Well, we all know how this one tastes and we either love it or hate it. But I bet you didn’t know it is also anti-inflammatory, full of phytoestrogen that makes it great for women’s health, excellent in helping out with leaky gut symptoms and useful to combat adrenal fatigue.
This little Indian plant is a healing magician with its anti-inflammatory and anti-bacterial properties. It is said to be great for digestion, boosting circulation and relieving anxiety and can act as a toner to tighten aging skin. It makes a delicious tea, and our VM range uses Gota Kola in several of our products, from our Collagen Boosting Gel to our enduring favourite, Marine Collagen Firming Night Cream.
You’ve certainly heard of Ginseng, as it is one of the most commonly used roots in traditional Chinese medicine (TCM). It is used in TCM for its 'cooling' properties and is said to help with treating diabetes, strengthening the immune system and improving strength and stamina in those who take it. Ginseng can be taken as a powder, a tea or a tincture.

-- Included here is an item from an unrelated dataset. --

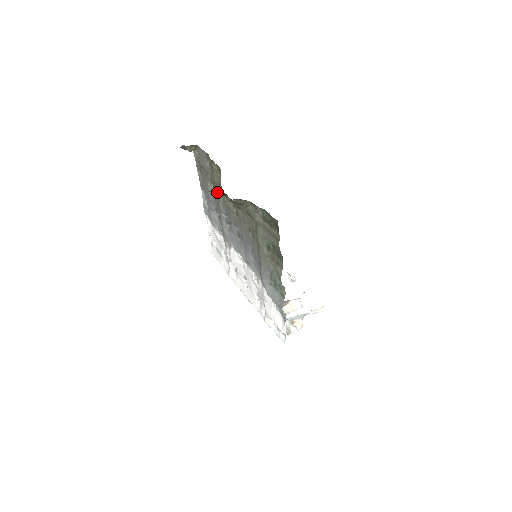
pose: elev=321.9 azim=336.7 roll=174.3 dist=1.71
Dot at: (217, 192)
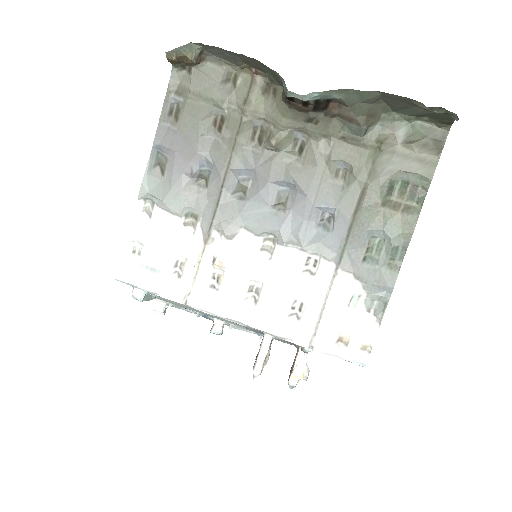
Dot at: (321, 98)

As with any natural product, please don't blindly dose yourself up. Educate yourself on the details of each, consult a natural therapist and try things in small doses first. These are powerful plants and not right for every single body. Always experiment on yourself gently until you find the right natural supplement to enhance your health and fill in any gaps in your body's needs.
And make sure you take a close look at the companies selling the products- are they ethically and sustainably farmed? Has the plant extraction been done in a way that maintains the integrity of the adaptogen? If a product is too cheap and there is no evidence of its origin - give it a miss.